• Data supplied:
--

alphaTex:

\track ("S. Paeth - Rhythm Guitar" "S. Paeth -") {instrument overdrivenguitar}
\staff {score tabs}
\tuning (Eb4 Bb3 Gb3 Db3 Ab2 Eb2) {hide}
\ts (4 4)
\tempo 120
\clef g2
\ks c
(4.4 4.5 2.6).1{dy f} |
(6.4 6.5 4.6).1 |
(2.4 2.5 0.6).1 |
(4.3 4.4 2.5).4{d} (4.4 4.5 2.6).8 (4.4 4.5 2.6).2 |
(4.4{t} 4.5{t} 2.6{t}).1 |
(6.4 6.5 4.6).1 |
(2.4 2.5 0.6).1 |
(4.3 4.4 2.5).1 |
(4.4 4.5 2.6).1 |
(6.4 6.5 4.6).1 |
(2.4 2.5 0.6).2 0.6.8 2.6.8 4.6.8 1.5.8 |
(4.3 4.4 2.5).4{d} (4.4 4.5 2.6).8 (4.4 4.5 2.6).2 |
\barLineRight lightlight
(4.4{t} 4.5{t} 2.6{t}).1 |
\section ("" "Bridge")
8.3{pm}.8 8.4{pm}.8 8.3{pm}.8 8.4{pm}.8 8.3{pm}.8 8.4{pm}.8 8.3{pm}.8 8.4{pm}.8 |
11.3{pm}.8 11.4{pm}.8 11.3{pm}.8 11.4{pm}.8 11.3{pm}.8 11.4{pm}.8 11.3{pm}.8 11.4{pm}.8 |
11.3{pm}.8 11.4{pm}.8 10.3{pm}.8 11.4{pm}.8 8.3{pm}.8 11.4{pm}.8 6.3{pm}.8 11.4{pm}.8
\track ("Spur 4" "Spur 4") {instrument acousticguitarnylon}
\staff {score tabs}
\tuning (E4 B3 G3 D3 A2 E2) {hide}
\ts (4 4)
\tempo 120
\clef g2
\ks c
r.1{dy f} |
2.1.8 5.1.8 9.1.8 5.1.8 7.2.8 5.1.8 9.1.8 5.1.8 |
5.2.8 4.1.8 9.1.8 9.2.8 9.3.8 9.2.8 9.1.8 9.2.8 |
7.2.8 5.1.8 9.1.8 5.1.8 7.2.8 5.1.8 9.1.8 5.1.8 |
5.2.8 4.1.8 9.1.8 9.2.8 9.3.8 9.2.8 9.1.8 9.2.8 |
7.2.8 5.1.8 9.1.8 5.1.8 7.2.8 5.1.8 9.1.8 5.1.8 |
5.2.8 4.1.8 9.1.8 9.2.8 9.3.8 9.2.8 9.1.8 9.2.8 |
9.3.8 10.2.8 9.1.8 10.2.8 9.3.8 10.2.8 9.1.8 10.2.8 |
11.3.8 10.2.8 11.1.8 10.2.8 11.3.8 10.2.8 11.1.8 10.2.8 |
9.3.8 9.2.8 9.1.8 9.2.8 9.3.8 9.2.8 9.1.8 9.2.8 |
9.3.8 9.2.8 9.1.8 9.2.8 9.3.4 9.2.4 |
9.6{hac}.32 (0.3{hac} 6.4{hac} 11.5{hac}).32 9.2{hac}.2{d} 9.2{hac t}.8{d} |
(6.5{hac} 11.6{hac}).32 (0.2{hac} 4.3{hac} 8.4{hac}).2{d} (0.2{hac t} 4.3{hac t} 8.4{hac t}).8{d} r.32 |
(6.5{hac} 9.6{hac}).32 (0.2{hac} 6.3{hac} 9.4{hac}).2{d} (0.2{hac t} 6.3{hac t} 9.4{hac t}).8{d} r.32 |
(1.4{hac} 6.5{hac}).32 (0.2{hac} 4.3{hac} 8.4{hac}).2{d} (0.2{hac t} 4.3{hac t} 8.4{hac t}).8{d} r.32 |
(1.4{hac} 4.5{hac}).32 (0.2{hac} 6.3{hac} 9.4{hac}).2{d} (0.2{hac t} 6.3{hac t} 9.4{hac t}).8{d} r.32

--

• What to do: Reproduce every row above verbatim, keeping each character, space and line break as it stands.

• Task result:
alphaTex:

\track ("S. Paeth - Rhythm Guitar" "S. Paeth -") {instrument overdrivenguitar}
\staff {score tabs}
\tuning (Eb4 Bb3 Gb3 Db3 Ab2 Eb2) {hide}
\ts (4 4)
\tempo 120
\clef g2
\ks c
(4.4 4.5 2.6).1{dy f} |
(6.4 6.5 4.6).1 |
(2.4 2.5 0.6).1 |
(4.3 4.4 2.5).4{d} (4.4 4.5 2.6).8 (4.4 4.5 2.6).2 |
(4.4{t} 4.5{t} 2.6{t}).1 |
(6.4 6.5 4.6).1 |
(2.4 2.5 0.6).1 |
(4.3 4.4 2.5).1 |
(4.4 4.5 2.6).1 |
(6.4 6.5 4.6).1 |
(2.4 2.5 0.6).2 0.6.8 2.6.8 4.6.8 1.5.8 |
(4.3 4.4 2.5).4{d} (4.4 4.5 2.6).8 (4.4 4.5 2.6).2 |
\barLineRight lightlight
(4.4{t} 4.5{t} 2.6{t}).1 |
\section ("" "Bridge")
8.3{pm}.8 8.4{pm}.8 8.3{pm}.8 8.4{pm}.8 8.3{pm}.8 8.4{pm}.8 8.3{pm}.8 8.4{pm}.8 |
11.3{pm}.8 11.4{pm}.8 11.3{pm}.8 11.4{pm}.8 11.3{pm}.8 11.4{pm}.8 11.3{pm}.8 11.4{pm}.8 |
11.3{pm}.8 11.4{pm}.8 10.3{pm}.8 11.4{pm}.8 8.3{pm}.8 11.4{pm}.8 6.3{pm}.8 11.4{pm}.8
\track ("Spur 4" "Spur 4") {instrument acousticguitarnylon}
\staff {score tabs}
\tuning (E4 B3 G3 D3 A2 E2) {hide}
\ts (4 4)
\tempo 120
\clef g2
\ks c
r.1{dy f} |
2.1.8 5.1.8 9.1.8 5.1.8 7.2.8 5.1.8 9.1.8 5.1.8 |
5.2.8 4.1.8 9.1.8 9.2.8 9.3.8 9.2.8 9.1.8 9.2.8 |
7.2.8 5.1.8 9.1.8 5.1.8 7.2.8 5.1.8 9.1.8 5.1.8 |
5.2.8 4.1.8 9.1.8 9.2.8 9.3.8 9.2.8 9.1.8 9.2.8 |
7.2.8 5.1.8 9.1.8 5.1.8 7.2.8 5.1.8 9.1.8 5.1.8 |
5.2.8 4.1.8 9.1.8 9.2.8 9.3.8 9.2.8 9.1.8 9.2.8 |
9.3.8 10.2.8 9.1.8 10.2.8 9.3.8 10.2.8 9.1.8 10.2.8 |
11.3.8 10.2.8 11.1.8 10.2.8 11.3.8 10.2.8 11.1.8 10.2.8 |
9.3.8 9.2.8 9.1.8 9.2.8 9.3.8 9.2.8 9.1.8 9.2.8 |
9.3.8 9.2.8 9.1.8 9.2.8 9.3.4 9.2.4 |
9.6{hac}.32 (0.3{hac} 6.4{hac} 11.5{hac}).32 9.2{hac}.2{d} 9.2{hac t}.8{d} |
(6.5{hac} 11.6{hac}).32 (0.2{hac} 4.3{hac} 8.4{hac}).2{d} (0.2{hac t} 4.3{hac t} 8.4{hac t}).8{d} r.32 |
(6.5{hac} 9.6{hac}).32 (0.2{hac} 6.3{hac} 9.4{hac}).2{d} (0.2{hac t} 6.3{hac t} 9.4{hac t}).8{d} r.32 |
(1.4{hac} 6.5{hac}).32 (0.2{hac} 4.3{hac} 8.4{hac}).2{d} (0.2{hac t} 4.3{hac t} 8.4{hac t}).8{d} r.32 |
(1.4{hac} 4.5{hac}).32 (0.2{hac} 6.3{hac} 9.4{hac}).2{d} (0.2{hac t} 6.3{hac t} 9.4{hac t}).8{d} r.32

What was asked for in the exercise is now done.